Art by Scott HamptonThe second story, Pig Blood Blues, is illustrated by Scott Hampton. A new teacher arrives at a remand center for youths. He quickly realises something weird is happening, with one of the young guys having disappeared recently, and the staff not seeming very concerned. There's also a sty, where a very big sow seems to hold court. And then it gets ugly.
The relationships between the delinquent boys are strongly homoerotic, but not in a nice, friendly way. After all, this is a horror story. Hampton's art is as graceful and unnerving as usual, and he has a knack for representing masculinity in all its forms.

A panel from the Bolton storiesThen comes In The Hills, The Cities, one of the strangest Books of Blood stories, since there's no fantasy elements, but rather an excellent and disturbing use of an almost-possible idea. A gay couple finds themselves in Yugoslavia in a remote region where two villages have an unusual way of "warring". A wonderful metaphor of conflicts and territorial identities, this story is different from the previous ones in that the fact that some of the characters are gay does not play a role in the narration. Their relationship, sex included, is just part of the story told, and that's very refreshing (it was even more at the time when Barker's original short story was published). You can see another illustration by the excellent John Bolton in my gallery (Bolton also worked on the very queer User).
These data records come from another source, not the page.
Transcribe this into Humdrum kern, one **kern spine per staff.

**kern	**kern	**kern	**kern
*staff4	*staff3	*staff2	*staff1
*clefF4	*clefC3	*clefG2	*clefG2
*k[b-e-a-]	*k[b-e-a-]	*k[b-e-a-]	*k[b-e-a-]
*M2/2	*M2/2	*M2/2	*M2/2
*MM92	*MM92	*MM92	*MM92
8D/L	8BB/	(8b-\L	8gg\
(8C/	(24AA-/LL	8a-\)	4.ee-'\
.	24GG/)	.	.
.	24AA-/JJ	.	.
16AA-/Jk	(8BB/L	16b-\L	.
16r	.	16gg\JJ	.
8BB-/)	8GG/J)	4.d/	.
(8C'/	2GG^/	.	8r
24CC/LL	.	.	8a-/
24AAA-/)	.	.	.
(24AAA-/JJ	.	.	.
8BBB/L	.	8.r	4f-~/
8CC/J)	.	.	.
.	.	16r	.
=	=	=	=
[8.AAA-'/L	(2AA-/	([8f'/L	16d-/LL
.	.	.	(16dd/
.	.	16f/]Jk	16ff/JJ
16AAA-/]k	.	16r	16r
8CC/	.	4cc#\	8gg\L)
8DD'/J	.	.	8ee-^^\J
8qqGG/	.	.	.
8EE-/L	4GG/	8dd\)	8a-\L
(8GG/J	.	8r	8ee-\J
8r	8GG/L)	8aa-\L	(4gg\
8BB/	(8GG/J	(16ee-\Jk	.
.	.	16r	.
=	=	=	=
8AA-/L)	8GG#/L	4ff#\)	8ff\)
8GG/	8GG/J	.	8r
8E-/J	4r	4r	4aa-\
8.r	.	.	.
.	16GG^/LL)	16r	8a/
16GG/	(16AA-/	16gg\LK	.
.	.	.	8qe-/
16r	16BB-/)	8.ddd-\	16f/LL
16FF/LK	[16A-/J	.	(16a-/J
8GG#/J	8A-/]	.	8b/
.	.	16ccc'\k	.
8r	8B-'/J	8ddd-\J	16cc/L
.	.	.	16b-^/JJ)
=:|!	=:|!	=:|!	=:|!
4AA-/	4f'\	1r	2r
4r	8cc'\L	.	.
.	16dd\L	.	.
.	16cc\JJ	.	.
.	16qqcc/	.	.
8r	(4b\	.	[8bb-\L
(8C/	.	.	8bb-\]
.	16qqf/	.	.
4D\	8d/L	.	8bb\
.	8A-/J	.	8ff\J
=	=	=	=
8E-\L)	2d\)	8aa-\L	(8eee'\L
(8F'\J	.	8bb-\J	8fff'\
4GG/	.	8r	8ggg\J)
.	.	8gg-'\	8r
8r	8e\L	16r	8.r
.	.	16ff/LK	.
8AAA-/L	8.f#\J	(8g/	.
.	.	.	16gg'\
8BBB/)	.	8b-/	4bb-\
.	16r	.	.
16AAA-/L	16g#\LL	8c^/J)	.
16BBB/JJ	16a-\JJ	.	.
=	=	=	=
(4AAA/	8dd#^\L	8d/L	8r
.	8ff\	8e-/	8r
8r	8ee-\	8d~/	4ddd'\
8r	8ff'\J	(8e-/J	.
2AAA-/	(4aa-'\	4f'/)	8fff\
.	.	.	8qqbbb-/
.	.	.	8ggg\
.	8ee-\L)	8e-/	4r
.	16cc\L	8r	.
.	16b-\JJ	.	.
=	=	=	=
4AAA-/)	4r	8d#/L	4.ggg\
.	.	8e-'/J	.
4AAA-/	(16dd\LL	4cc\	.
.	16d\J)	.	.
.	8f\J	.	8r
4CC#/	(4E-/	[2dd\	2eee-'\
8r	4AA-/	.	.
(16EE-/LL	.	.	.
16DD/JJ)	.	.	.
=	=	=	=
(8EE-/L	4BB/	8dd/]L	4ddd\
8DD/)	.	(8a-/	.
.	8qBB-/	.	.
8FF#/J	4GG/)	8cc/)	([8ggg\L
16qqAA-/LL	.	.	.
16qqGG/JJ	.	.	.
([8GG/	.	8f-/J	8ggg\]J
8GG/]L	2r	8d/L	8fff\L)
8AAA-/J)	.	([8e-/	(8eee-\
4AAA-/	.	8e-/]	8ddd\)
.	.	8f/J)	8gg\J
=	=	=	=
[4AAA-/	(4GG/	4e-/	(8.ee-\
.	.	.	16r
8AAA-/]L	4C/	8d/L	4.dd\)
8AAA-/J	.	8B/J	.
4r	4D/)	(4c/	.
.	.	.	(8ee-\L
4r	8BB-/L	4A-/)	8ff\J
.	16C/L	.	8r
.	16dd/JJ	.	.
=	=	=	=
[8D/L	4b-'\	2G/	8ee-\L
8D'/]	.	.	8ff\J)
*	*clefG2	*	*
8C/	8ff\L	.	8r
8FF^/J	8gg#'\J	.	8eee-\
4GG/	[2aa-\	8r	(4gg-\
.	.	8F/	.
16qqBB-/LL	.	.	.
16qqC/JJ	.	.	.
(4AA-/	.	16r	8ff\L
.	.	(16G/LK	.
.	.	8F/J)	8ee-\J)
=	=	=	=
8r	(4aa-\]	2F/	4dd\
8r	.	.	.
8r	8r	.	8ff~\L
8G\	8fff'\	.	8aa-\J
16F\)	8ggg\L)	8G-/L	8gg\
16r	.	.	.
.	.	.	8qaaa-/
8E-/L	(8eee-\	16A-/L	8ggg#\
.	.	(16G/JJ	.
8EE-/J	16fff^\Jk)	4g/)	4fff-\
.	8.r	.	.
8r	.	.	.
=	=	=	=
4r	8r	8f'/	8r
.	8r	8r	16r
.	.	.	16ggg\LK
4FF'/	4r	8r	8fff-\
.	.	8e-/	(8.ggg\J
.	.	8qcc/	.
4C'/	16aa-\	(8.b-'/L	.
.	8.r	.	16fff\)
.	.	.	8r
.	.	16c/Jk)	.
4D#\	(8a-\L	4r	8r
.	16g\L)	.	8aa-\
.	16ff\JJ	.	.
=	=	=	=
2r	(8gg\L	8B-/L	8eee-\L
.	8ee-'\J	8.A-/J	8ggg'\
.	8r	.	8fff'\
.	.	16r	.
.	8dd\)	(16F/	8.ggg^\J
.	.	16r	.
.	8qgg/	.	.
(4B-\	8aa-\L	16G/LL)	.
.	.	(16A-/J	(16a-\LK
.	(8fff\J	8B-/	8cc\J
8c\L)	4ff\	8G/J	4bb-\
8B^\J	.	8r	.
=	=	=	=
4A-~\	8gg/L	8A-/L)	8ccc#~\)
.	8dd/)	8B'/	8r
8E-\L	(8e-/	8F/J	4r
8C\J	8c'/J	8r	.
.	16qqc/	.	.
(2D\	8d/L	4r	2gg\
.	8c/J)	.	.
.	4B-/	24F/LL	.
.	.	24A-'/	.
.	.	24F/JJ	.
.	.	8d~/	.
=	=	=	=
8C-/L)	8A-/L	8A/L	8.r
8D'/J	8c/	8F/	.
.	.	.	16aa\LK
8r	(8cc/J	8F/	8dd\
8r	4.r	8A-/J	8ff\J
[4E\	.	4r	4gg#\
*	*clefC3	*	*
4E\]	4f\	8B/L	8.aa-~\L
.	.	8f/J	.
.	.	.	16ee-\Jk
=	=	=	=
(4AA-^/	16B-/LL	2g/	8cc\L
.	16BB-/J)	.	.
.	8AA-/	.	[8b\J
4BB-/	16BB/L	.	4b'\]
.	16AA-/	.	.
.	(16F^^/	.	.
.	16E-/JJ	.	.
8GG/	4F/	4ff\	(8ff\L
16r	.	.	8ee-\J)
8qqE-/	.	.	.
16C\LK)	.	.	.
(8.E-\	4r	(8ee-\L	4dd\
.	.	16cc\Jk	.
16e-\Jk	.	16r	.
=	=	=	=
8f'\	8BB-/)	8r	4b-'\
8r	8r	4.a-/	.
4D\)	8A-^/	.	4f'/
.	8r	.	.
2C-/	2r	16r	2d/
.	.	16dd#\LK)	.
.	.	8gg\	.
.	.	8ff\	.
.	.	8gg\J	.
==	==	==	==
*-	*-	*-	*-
The last story included in this volume which presents queer elements is The Madonna, ilustrated by Stan Woch. But it's more concerned with gender and gender-bending than with gay characters or themes. That doesn't mean it's less interesting, of course - but I can't show you more about it without ruining some of the story's points.
As you can see, this volume is full of gay/queer themes and characters, and any amateur of Barker's work should enjoy it. You can find it on the publisher's site or at Amazon.